Going from $=$ t0 $<$ complicates things but here is one approach. A general "formula" is $\quad (A=0\implies B\le\lfloor\sqrt{a}\rfloor-1)$ $\qquad (B=0\implies A\le\lfloor\sqrt{a}\rfloor-1) $

For $A^2+B^2=C^2\quad A\space $ takes the form $\space (2n+1),\space $ B takes the form $\space 4n,\space $ and $\space C\space $ takes the form $\space 4n+1\space $ where $\space n\in\mathbb{N}\quad$ but we will not use this form.
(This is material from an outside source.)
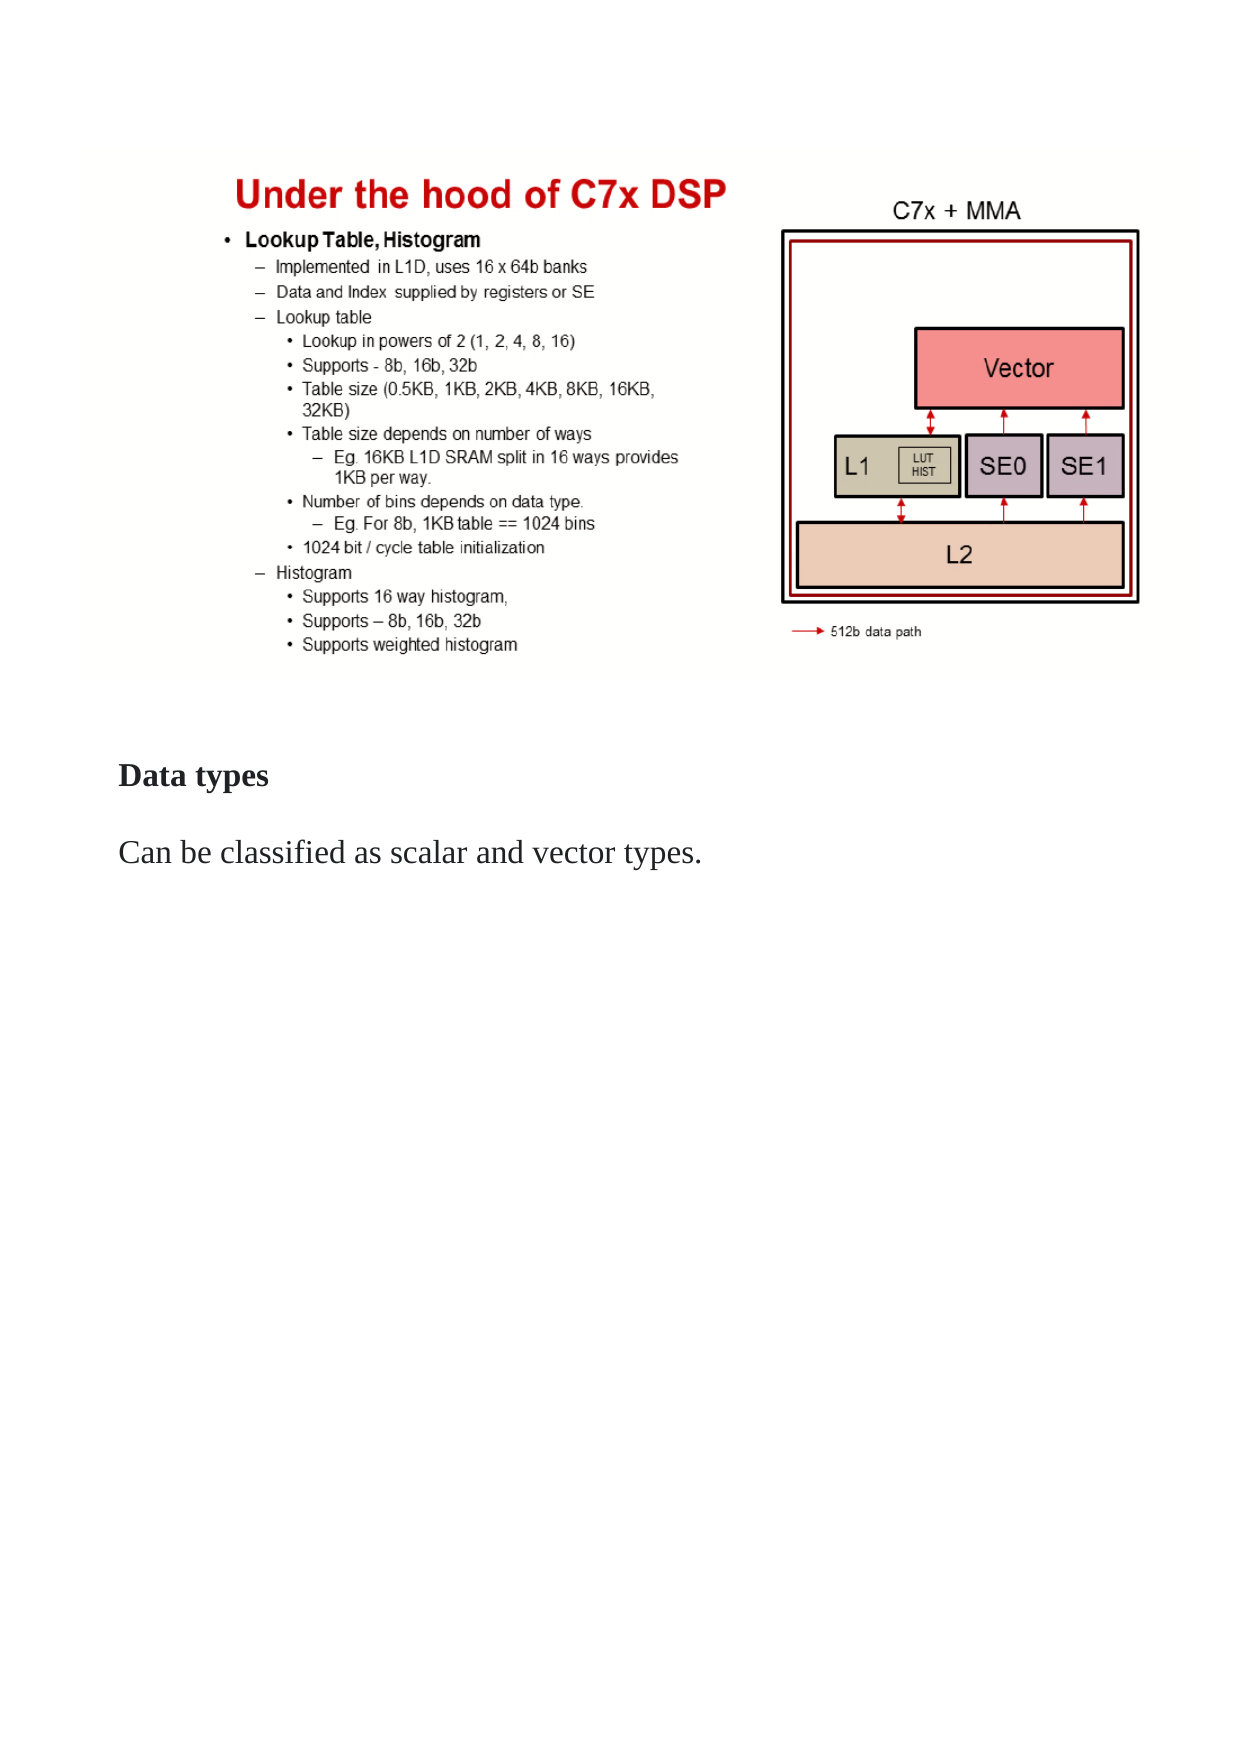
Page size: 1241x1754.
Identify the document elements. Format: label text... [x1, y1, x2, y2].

text Can be classified as scalar and vector types. [118, 832, 1122, 870]
picture [75, 148, 1199, 679]
text Data types [118, 755, 1122, 794]
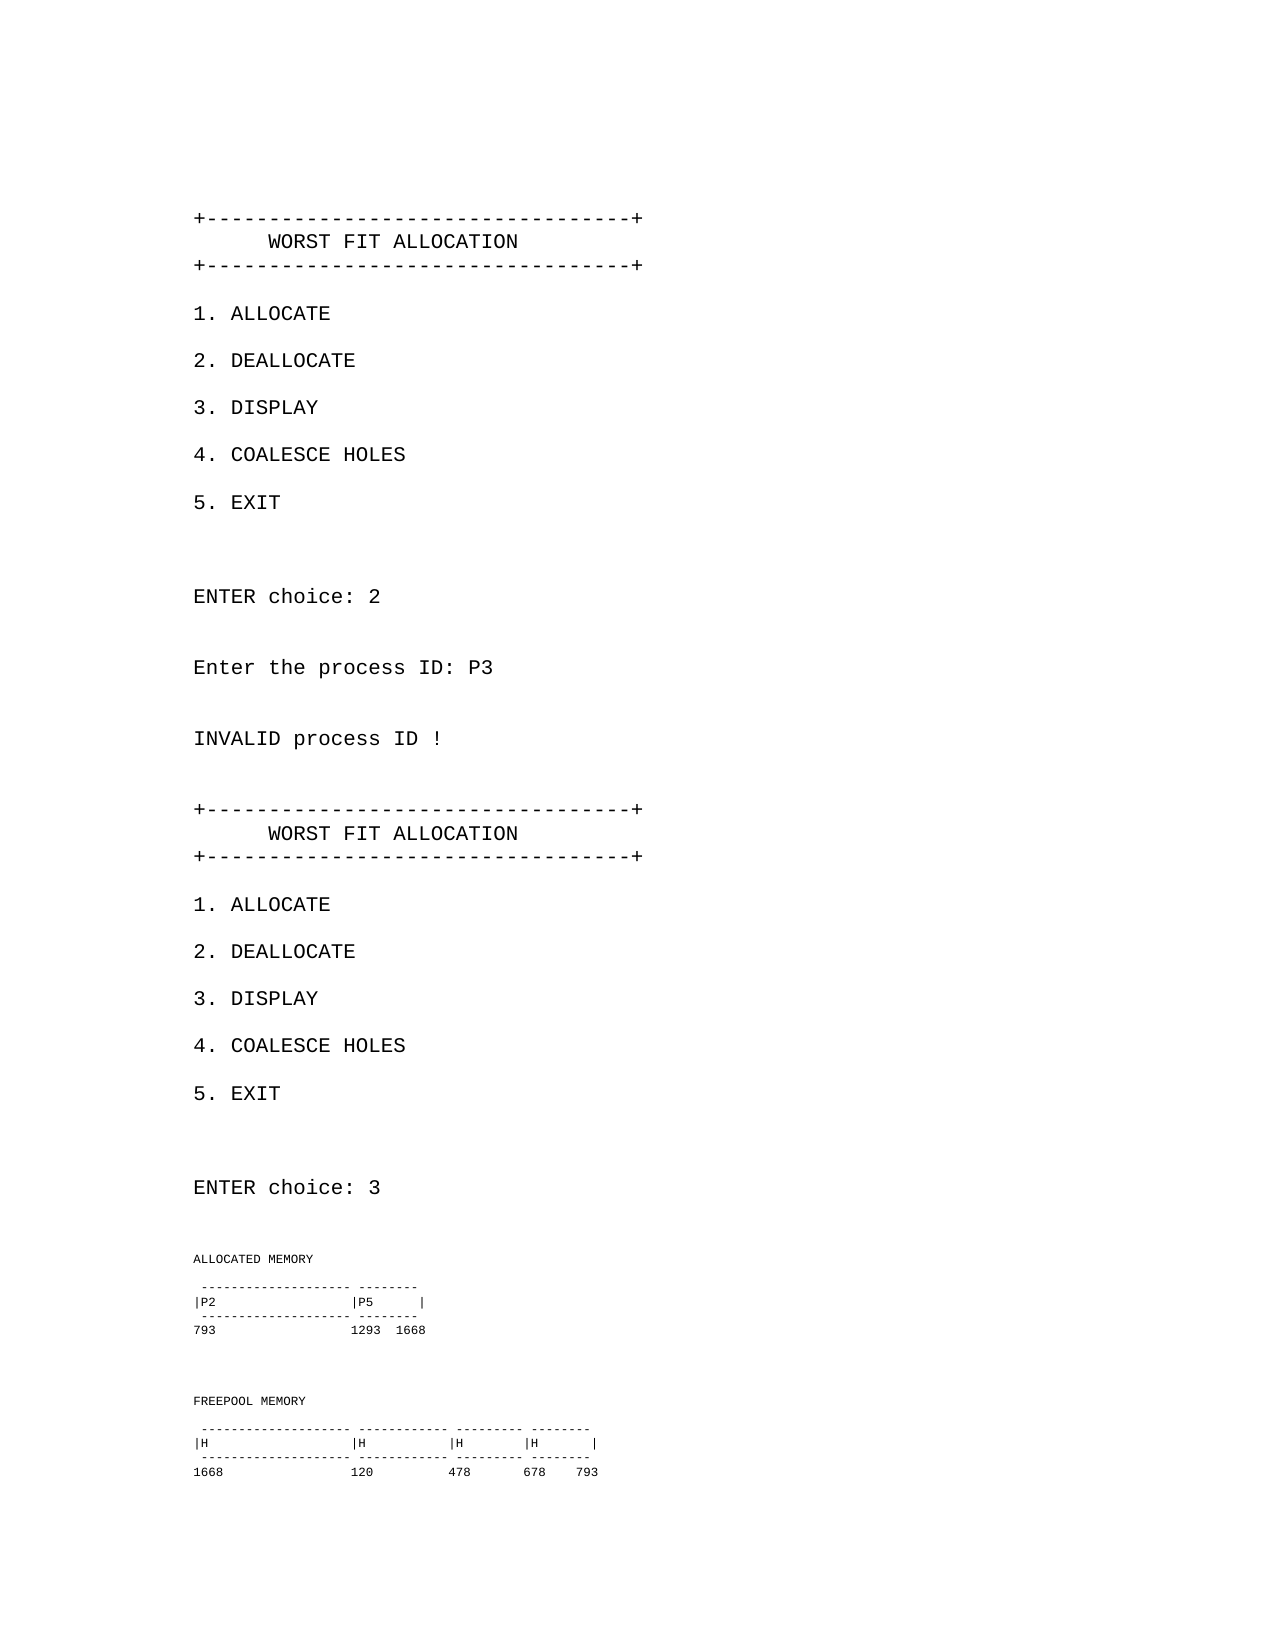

We can derive functions from Euclid's formula that will help find our solutions. The formula is $$A=m^2-n^2\qquad B=2mn\qquad C=m^2+n^2$$

But our modified form will be $$A=m^2-n^2\qquad B=2mn\qquad \sqrt{a}=C>m^2+n^2$$ Solving for $\space n \space$ we get $\qquad n<\sqrt{C-m^2}\quad\text{for}\quad m\le\sqrt{C-1}$

We can now try values of $m$ within within the limits to find which, if any yield integers. For example $$C=65\implies m \le \sqrt {65-1}=8$$

If we now plug $(m,n)$ back into the AB fuctions of Euclid's formula, we get the largest combinations of AB with squares that sum up to $\space a=C^2\space$ and we can know that anything less of either A or B will satisfy the equation. Here is the combination of $(m,n,A,B)$ that shows the largest $A$-value that qualifies: $\quad (8,1,63,16)\quad$

$$\text{So, for}\quad a=65^2,\\ A\{63,62,61,\cdots\}\implies B\in\{15,14,13,\cdots\}\\ \land\quad\\ A\{16,15,14,\cdots\}\implies B\in\{62,61,60,\cdots\}$$

Note: $n=1$ always yields the largest $A$-value for a given $m$-value and $n=m-1$ yields the larges $B$-value. It is simply easier to reverse AB for the high-limits here.